- TESTO PROPOSTO

Era forse questione di tempo affinché il canadese Villeneuve approcciasse il genere fantascientifico, limbo largamente esplorato e che sempre incontra ostacoli nell’aprirsi obbligato alle porte della filosofia e della para-scienza.
Denis Villeneuve, che nel 2010 approdava a Venezia con La donna che canta, presenta in concorso il suo Arrival, personale sguardo sul soggetto pluri-sfruttato dello sbarco alieno sulla terra, non rinunciando a una classe registica che pare ormai aspettativa dovuta nel guardare al suo cinema. Il pretesto di base è congeniale e saldo: lo sbarco di dodici navicelle ovali su differenti aree terrestri coinvolge i massimi sistemi del pianeta e porta l'esperta linguista Louise Banks (Amy Adams) e lo scienziato Ian Donnelly (Jeremy Renner) ad essere protagonisti (commissionati e volontari al contempo) dell’impresa di decifrarne le intenzioni e, di conseguenza, il linguaggio.
Quella di Villeneuve è una precisa indagine sulla natura dei rapporti tra ogni forma di vita esistente contemplando l’idea, a dir la verità per nulla originale, che “gli intrusi speciali” non giungano nemici ma che presentino, nella loro sagoma di novità “altra”, una predisposizione alla comunicazione pacifica e conciliante e, soprattutto, una modalità intrinseca aperta al dono, laddove il feedback di rimando è meta auspicata e base imprescindibile per ogni sistema di contrattazione valida.
Con lo stile che lo contraddistingue, col motore sciolto dei suoi lenti movimenti di macchina, Villeneuve divarica la prospettiva umana su esseri alieni che sopraggiungono mastodontici ed affascinanti, in un’atmosfera che ricalca volentieri funambolismi horror (non a caso il soggetto è di Eric Heisserer, già alle prese con i remake di Craven e di Carpenter): l’addentrarsi degli impavidi addetti nell’incognita navicella, abilmente sottolineata da un sonoro funzionale e mai impertinente, è essenzialmente un’encomiabile lezione su come rielaborare reminiscenze del cinema del passato con infinita eleganza.

- DATI MOSTRATI
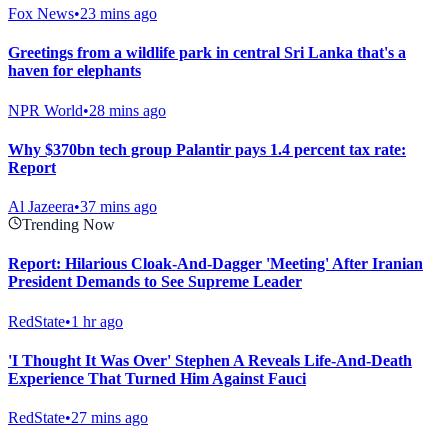
Fox News
•
23 mins ago
Greetings from a wildlife park in central Sri Lanka that's a
haven for elephants
NPR World
•
28 mins ago
Why $370bn tech group Palantir pays 1.4 percent tax rate:
Report
Al Jazeera
•
37 mins ago
Trending Now
Report: Hilarious Cloak-And-Dagger 'Meeting' After Iranian
President Demands to See Supreme Leader
RedState
•
1 hr ago
'I Thought It Was Over' Stephen A Reveals Life-And-Death
Experience That Turned Him Against Fauci
RedState
•
27 mins ago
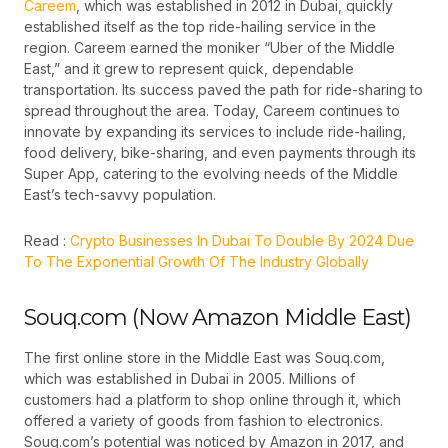
Careem
, which was established in 2012 in Dubai, quickly
established itself as the top ride-hailing service in the
region. Careem earned the moniker “Uber of the Middle
East,” and it grew to represent quick, dependable
transportation. Its success paved the path for ride-sharing to
spread throughout the area. Today, Careem continues to
innovate by expanding its services to include ride-hailing,
food delivery, bike-sharing, and even payments through its
Super App, catering to the evolving needs of the Middle
East’s tech-savvy population.
Read :
Crypto Businesses In Dubai To Double By 2024 Due
To The Exponential Growth Of The Industry Globally
Souq.com (Now Amazon Middle East)
The first online store in the Middle East was
Souq.com
,
which was established in Dubai in 2005. Millions of
customers had a platform to shop online through it, which
offered a variety of goods from fashion to electronics.
Souq.com’s potential was noticed by Amazon in 2017, and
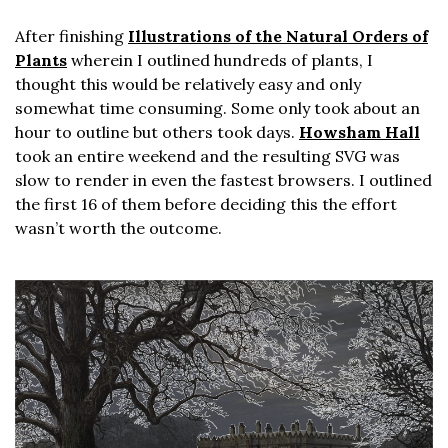
After finishing
Illustrations of the Natural Orders of
Plants
wherein I outlined hundreds of plants, I
thought this would be relatively easy and only
somewhat time consuming. Some only took about an
hour to outline but others took days.
Howsham Hall
took an entire weekend and the resulting SVG was
slow to render in even the fastest browsers. I outlined
the first 16 of them before deciding this the effort
wasn’t worth the outcome.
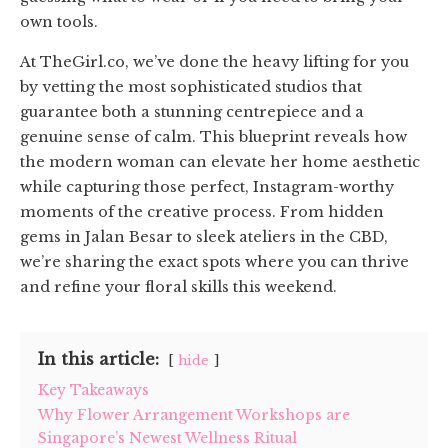
own tools.
At TheGirl.co, we’ve done the heavy lifting for you
by vetting the most sophisticated studios that
guarantee both a stunning centrepiece and a
genuine sense of calm. This blueprint reveals how
the modern woman can elevate her home aesthetic
while capturing those perfect, Instagram-worthy
moments of the creative process. From hidden
gems in Jalan Besar to sleek ateliers in the CBD,
we’re sharing the exact spots where you can thrive
and refine your floral skills this weekend.
In this article:
hide
Key Takeaways
Why Flower Arrangement Workshops are
Singapore’s Newest Wellness Ritual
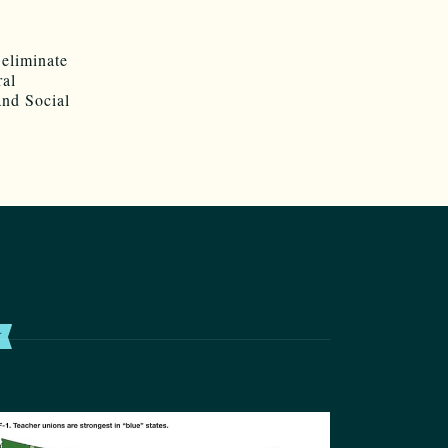
 eliminate
ral
and Social
T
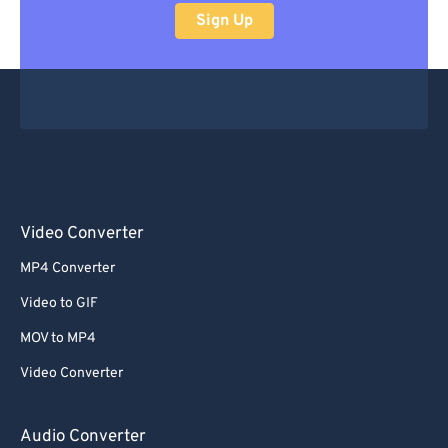
Sign Up
Video Converter
MP4 Converter
Video to GIF
MOV to MP4
Video Converter
Audio Converter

- OBIETTIVO
Trascrivi per intero la recensione di Arrival, parola per parola.

- AREA RISPOSTA
Era forse questione di tempo affinché il canadese Villeneuve approcciasse il genere fantascientifico, limbo largamente esplorato e che sempre incontra ostacoli nell’aprirsi obbligato alle porte della filosofia e della para-scienza.
Denis Villeneuve, che nel 2010 approdava a Venezia con La donna che canta, presenta in concorso il suo Arrival, personale sguardo sul soggetto pluri-sfruttato dello sbarco alieno sulla terra, non rinunciando a una classe registica che pare ormai aspettativa dovuta nel guardare al suo cinema. Il pretesto di base è congeniale e saldo: lo sbarco di dodici navicelle ovali su differenti aree terrestri coinvolge i massimi sistemi del pianeta e porta l'esperta linguista Louise Banks (Amy Adams) e lo scienziato Ian Donnelly (Jeremy Renner) ad essere protagonisti (commissionati e volontari al contempo) dell’impresa di decifrarne le intenzioni e, di conseguenza, il linguaggio.
Quella di Villeneuve è una precisa indagine sulla natura dei rapporti tra ogni forma di vita esistente contemplando l’idea, a dir la verità per nulla originale, che “gli intrusi speciali” non giungano nemici ma che presentino, nella loro sagoma di novità “altra”, una predisposizione alla comunicazione pacifica e conciliante e, soprattutto, una modalità intrinseca aperta al dono, laddove il feedback di rimando è meta auspicata e base imprescindibile per ogni sistema di contrattazione valida.
Con lo stile che lo contraddistingue, col motore sciolto dei suoi lenti movimenti di macchina, Villeneuve divarica la prospettiva umana su esseri alieni che sopraggiungono mastodontici ed affascinanti, in un’atmosfera che ricalca volentieri funambolismi horror (non a caso il soggetto è di Eric Heisserer, già alle prese con i remake di Craven e di Carpenter): l’addentrarsi degli impavidi addetti nell’incognita navicella, abilmente sottolineata da un sonoro funzionale e mai impertinente, è essenzialmente un’encomiabile lezione su come rielaborare reminiscenze del cinema del passato con infinita eleganza.